=== Supplied records ===
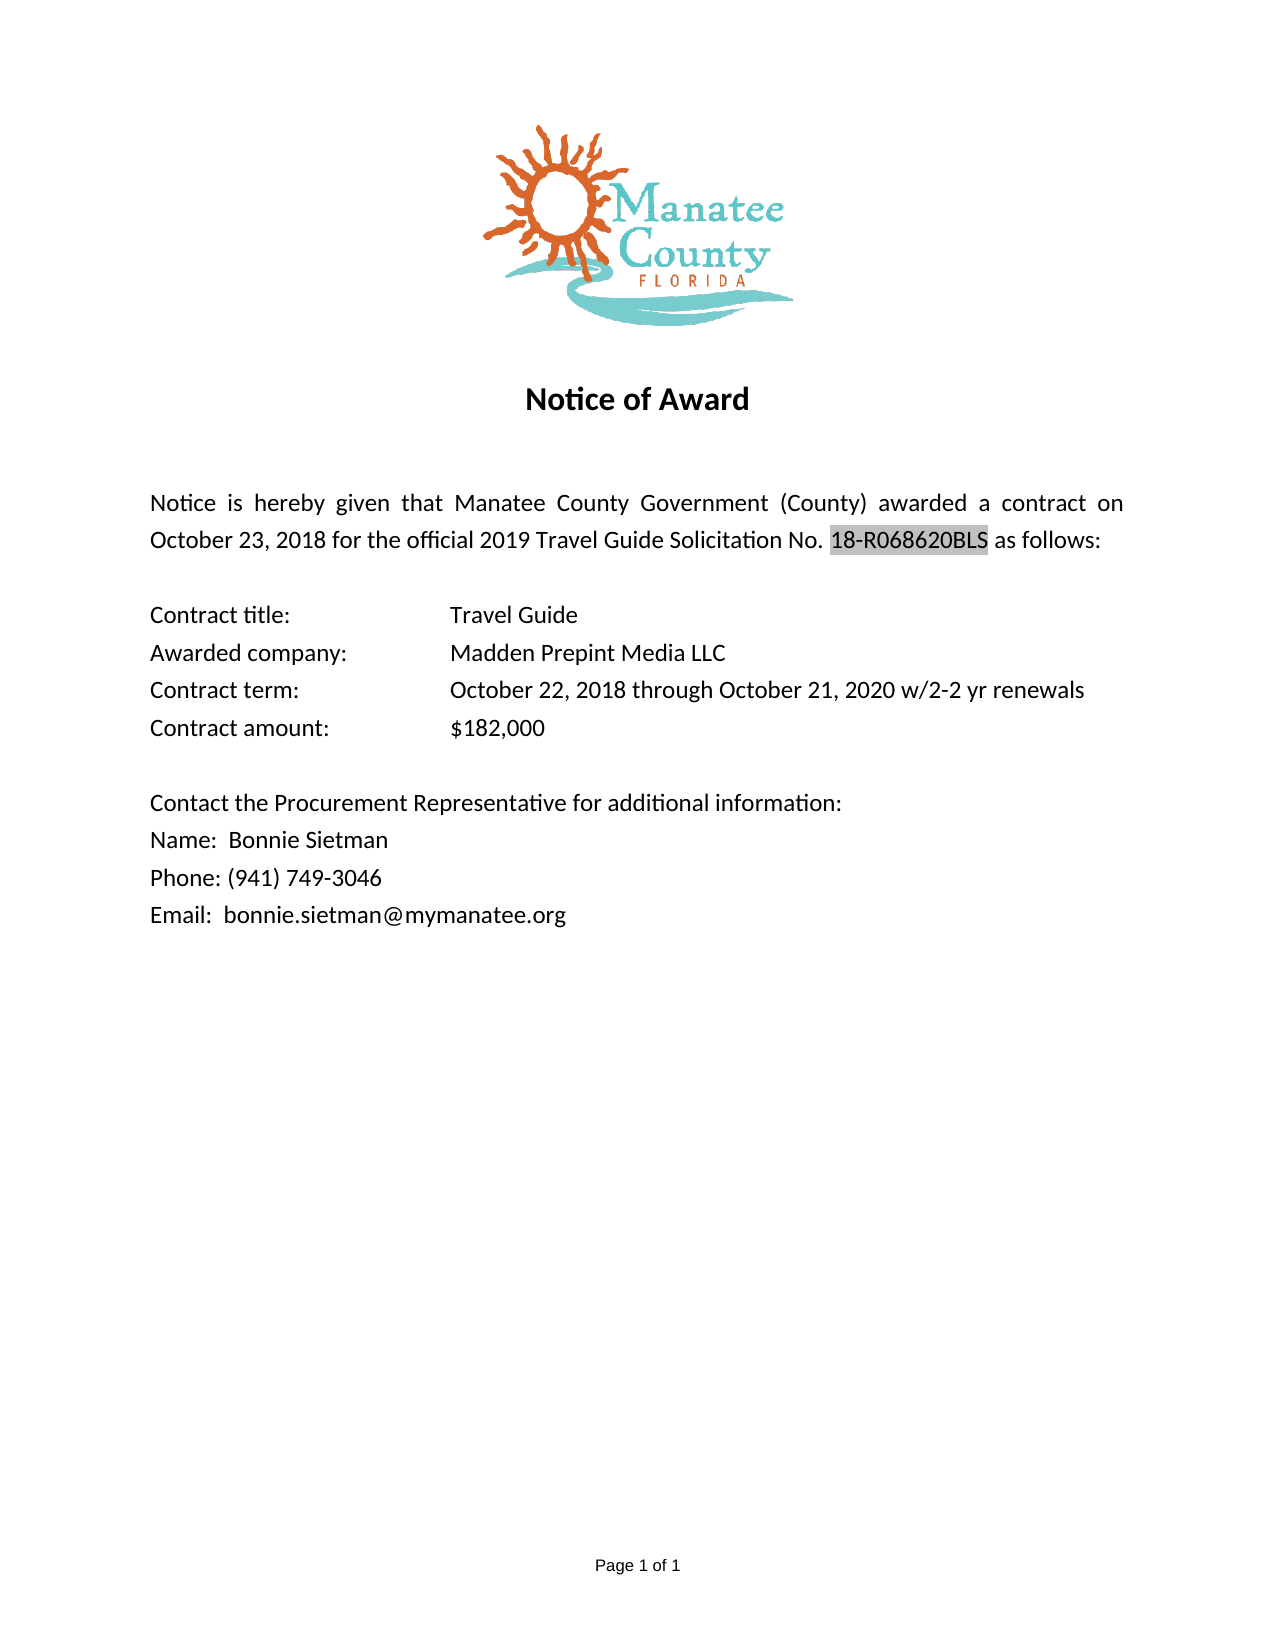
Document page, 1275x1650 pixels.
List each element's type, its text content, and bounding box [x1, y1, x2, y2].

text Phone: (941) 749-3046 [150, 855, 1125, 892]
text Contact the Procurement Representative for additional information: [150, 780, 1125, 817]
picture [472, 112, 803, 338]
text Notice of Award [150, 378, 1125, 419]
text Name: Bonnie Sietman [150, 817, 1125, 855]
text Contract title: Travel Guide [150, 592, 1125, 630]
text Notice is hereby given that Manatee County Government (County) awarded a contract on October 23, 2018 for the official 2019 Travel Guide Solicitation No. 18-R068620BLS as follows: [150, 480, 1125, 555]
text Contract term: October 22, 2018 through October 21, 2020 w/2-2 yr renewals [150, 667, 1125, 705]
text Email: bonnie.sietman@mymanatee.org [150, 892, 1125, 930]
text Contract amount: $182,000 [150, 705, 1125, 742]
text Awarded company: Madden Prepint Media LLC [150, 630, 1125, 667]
===
=== Supplied records ===
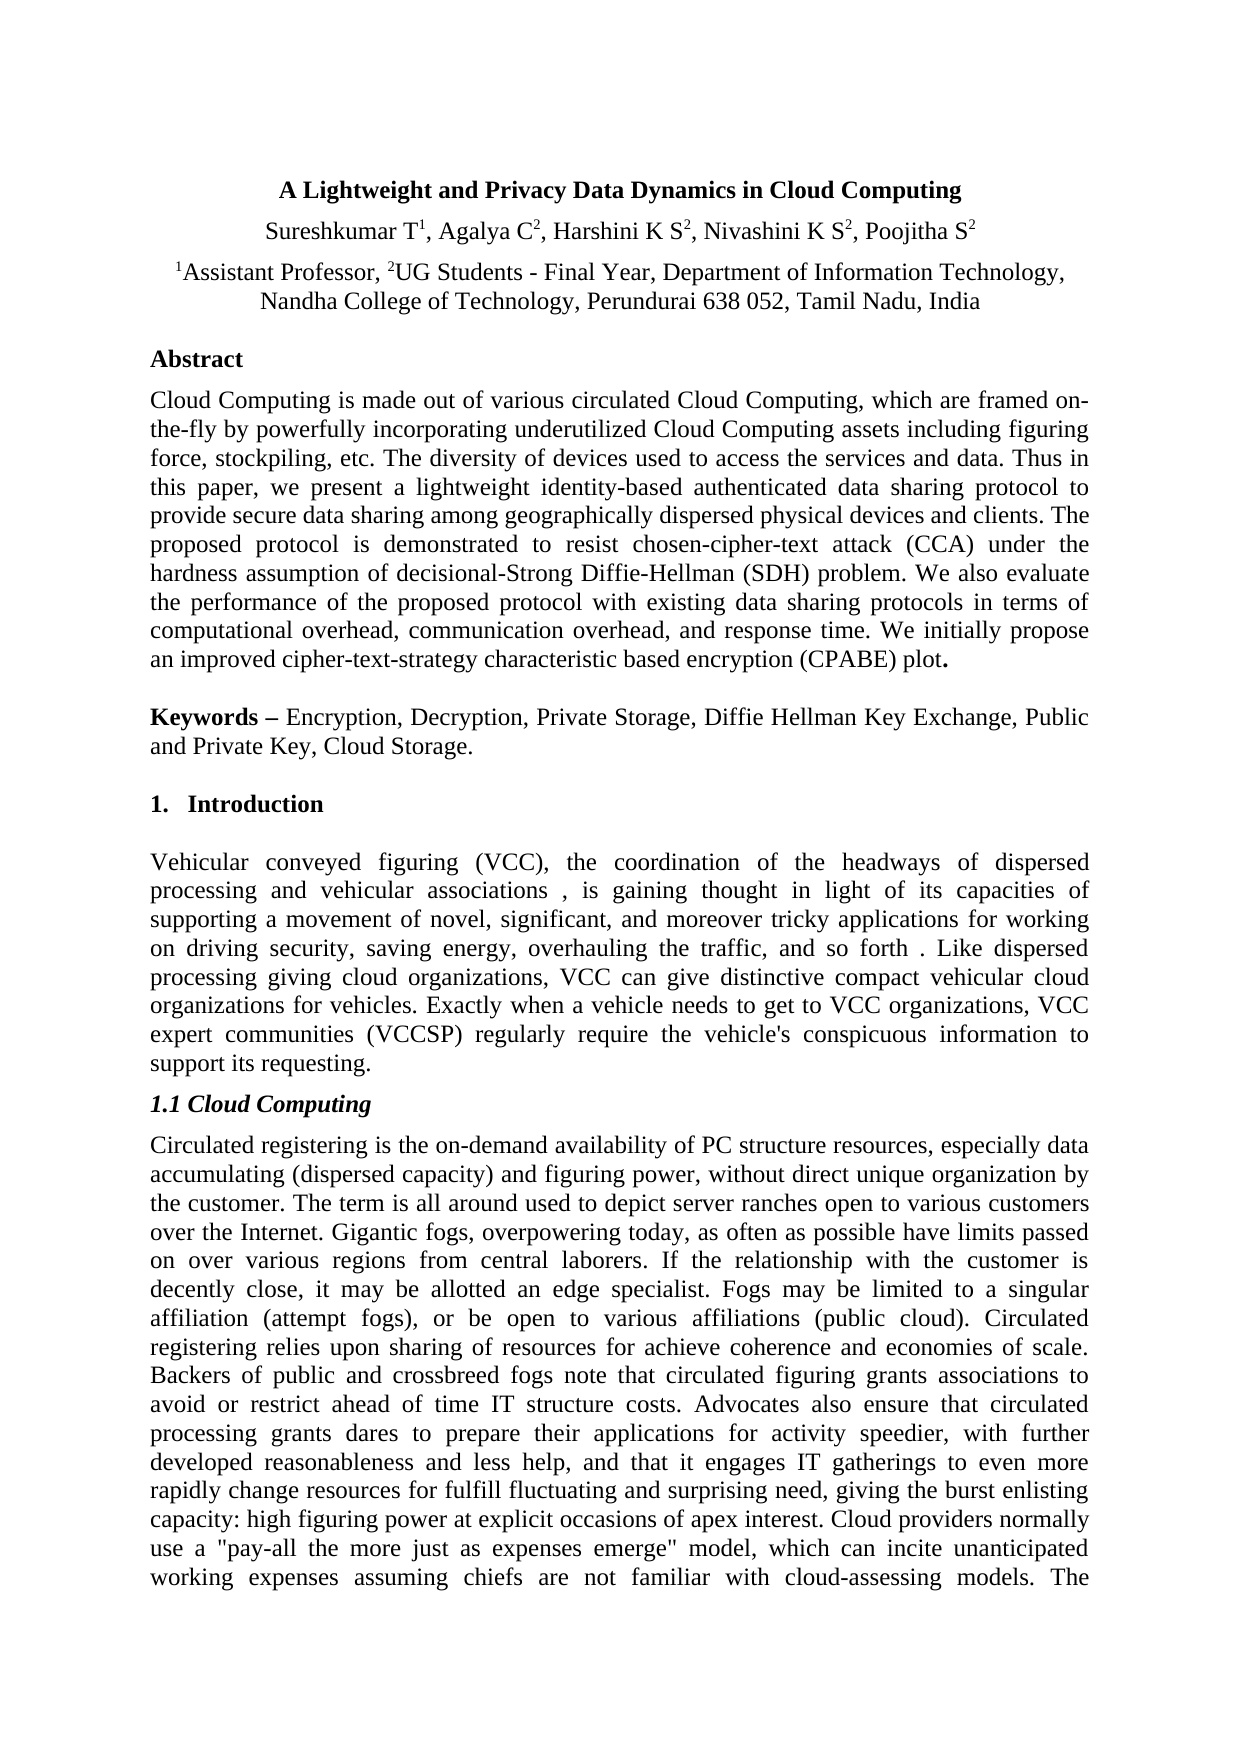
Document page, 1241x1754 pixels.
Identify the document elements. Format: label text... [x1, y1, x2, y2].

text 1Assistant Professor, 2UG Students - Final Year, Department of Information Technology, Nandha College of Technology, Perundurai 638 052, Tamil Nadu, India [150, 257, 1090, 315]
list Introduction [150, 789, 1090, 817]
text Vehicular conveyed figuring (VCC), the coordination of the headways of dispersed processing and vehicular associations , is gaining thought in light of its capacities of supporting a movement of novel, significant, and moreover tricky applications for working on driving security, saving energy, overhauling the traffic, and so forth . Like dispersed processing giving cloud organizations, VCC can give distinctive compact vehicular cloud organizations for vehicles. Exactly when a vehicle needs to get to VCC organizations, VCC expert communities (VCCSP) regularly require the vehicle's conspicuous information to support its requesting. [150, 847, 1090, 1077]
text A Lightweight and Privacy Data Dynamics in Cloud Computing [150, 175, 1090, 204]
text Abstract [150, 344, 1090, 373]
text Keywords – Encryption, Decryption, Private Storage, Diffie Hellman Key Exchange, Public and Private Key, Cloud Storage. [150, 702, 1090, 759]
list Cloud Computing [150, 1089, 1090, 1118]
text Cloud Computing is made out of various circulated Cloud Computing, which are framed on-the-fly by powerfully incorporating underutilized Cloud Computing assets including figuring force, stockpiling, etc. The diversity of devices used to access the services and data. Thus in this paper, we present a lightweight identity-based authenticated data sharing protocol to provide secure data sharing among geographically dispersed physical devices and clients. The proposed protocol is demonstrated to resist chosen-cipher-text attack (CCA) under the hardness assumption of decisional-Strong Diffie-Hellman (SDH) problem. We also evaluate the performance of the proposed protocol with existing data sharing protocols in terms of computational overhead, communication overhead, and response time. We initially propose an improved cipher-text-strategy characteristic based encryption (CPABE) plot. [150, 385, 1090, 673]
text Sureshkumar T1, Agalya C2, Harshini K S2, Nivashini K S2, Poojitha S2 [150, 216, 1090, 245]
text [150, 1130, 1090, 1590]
===
=== Supplied records ===
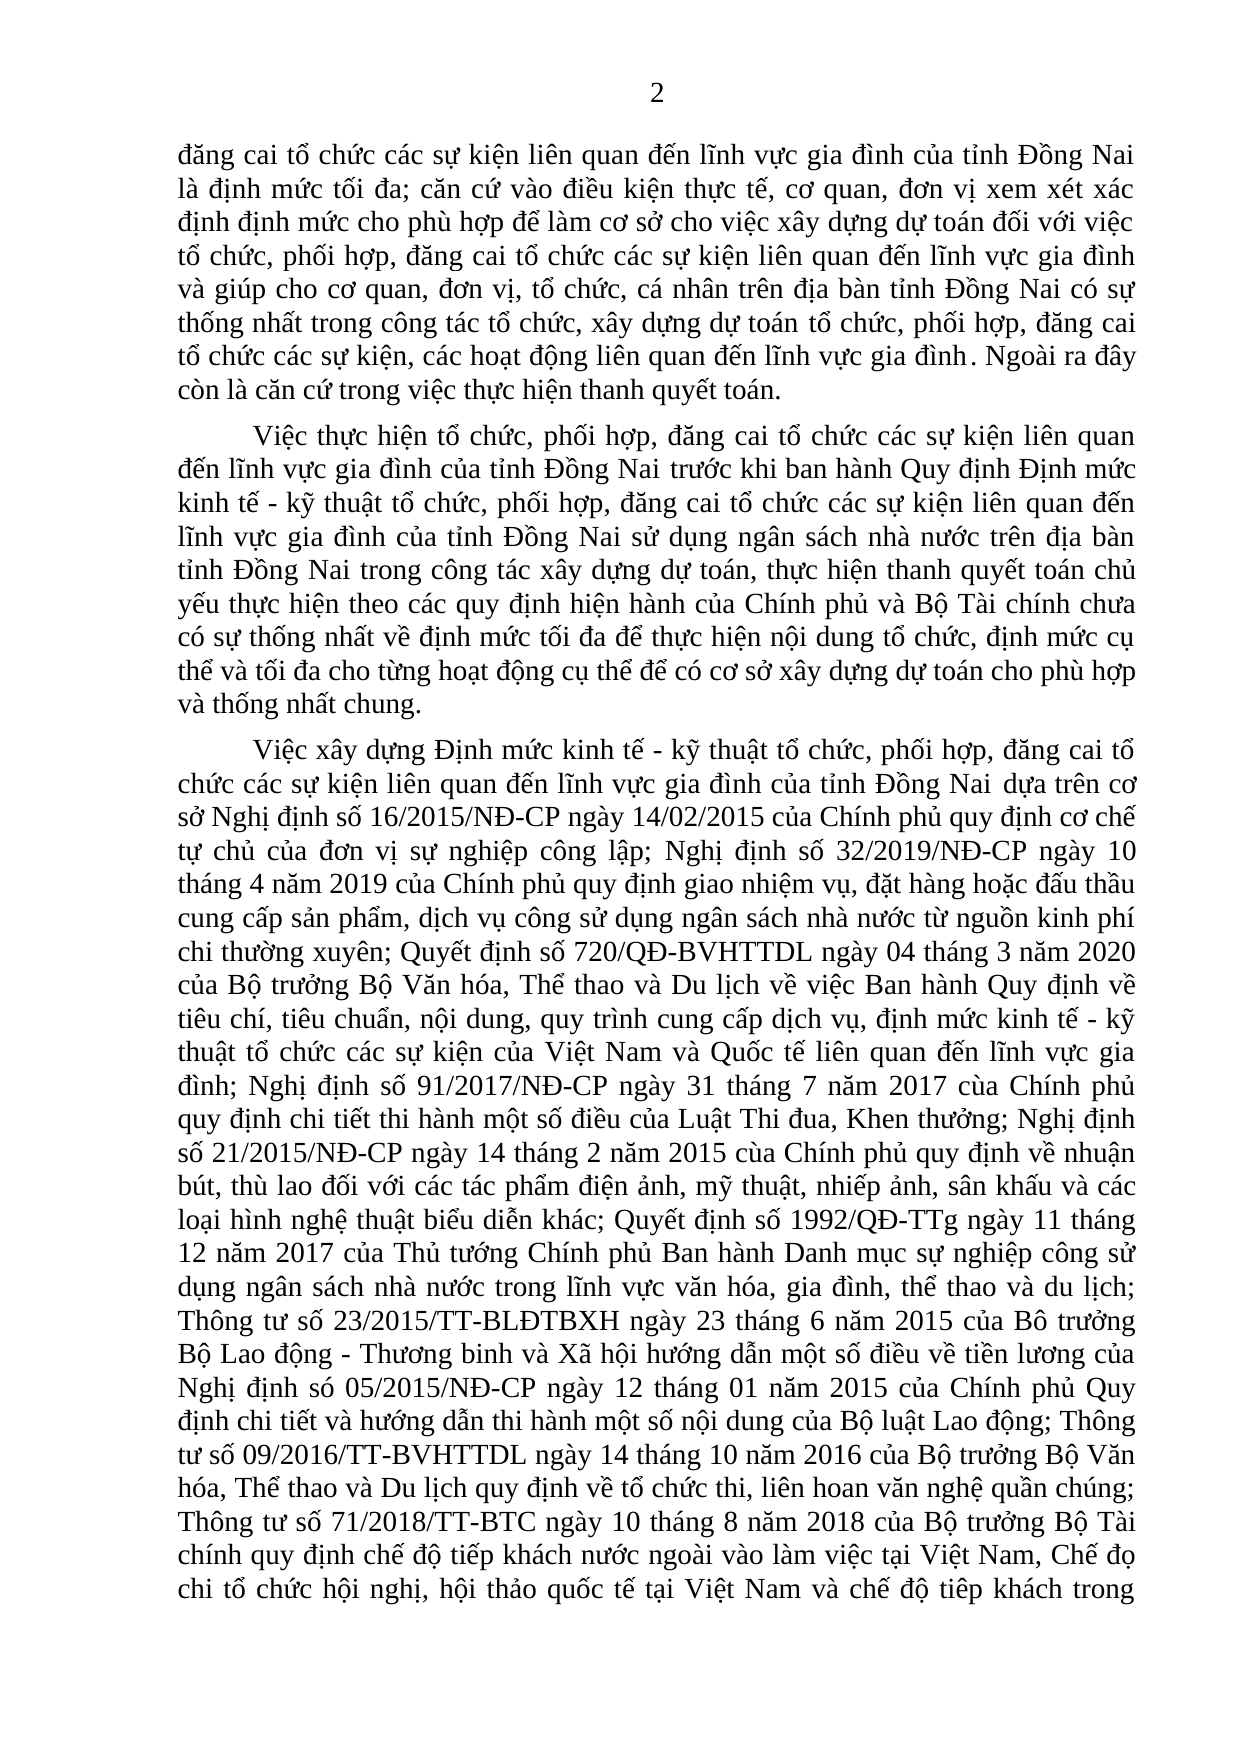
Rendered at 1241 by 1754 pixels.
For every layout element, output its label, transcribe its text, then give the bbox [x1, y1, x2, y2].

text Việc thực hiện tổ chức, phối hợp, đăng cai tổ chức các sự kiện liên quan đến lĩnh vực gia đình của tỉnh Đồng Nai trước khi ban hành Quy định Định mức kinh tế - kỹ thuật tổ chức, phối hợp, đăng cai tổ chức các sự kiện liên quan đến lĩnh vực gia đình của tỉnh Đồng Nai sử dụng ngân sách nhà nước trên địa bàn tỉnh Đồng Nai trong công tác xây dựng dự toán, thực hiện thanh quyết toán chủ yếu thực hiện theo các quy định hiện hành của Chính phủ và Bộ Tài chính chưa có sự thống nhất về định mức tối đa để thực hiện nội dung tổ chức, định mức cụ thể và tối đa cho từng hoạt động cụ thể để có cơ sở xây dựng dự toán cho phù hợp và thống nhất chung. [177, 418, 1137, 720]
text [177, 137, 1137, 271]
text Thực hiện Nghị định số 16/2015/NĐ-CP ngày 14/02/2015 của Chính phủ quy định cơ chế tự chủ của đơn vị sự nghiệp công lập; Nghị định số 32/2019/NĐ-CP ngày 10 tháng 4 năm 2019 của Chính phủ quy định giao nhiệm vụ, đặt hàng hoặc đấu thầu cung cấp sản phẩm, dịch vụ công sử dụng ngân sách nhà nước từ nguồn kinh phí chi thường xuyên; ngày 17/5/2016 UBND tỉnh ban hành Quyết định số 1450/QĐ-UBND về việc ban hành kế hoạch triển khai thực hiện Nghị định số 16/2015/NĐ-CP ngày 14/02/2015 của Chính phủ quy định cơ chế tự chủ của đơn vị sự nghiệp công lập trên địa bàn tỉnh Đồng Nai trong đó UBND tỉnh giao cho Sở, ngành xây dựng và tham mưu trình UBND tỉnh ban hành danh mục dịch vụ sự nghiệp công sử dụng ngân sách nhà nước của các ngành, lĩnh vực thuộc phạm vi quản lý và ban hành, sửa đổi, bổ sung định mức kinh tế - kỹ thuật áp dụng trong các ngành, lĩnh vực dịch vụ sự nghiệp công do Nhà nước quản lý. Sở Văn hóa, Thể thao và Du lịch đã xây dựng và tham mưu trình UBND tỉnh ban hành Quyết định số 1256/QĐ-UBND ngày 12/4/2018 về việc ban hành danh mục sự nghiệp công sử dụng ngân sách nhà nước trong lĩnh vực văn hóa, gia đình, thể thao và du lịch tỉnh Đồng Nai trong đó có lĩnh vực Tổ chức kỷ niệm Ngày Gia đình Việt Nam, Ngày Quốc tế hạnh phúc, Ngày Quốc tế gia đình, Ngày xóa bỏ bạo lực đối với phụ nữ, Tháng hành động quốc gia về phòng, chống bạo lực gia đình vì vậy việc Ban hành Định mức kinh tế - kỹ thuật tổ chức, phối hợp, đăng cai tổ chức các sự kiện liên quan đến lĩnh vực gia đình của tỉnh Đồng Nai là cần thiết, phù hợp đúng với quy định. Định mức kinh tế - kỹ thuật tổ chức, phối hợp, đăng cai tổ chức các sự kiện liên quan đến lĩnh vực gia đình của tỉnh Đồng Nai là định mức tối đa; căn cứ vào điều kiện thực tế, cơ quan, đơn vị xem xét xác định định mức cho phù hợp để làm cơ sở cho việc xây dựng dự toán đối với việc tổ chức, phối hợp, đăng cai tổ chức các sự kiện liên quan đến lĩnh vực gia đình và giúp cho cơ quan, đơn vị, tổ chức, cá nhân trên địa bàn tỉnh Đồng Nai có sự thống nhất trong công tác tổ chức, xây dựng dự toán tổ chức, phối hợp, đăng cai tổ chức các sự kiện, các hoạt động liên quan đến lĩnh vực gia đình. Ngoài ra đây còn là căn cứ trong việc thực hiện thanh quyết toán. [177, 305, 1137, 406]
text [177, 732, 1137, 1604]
===
Exercise requirements: Figure out the number of lines above in which the string "page" appears. Only the number should be given.

Response to this task: 2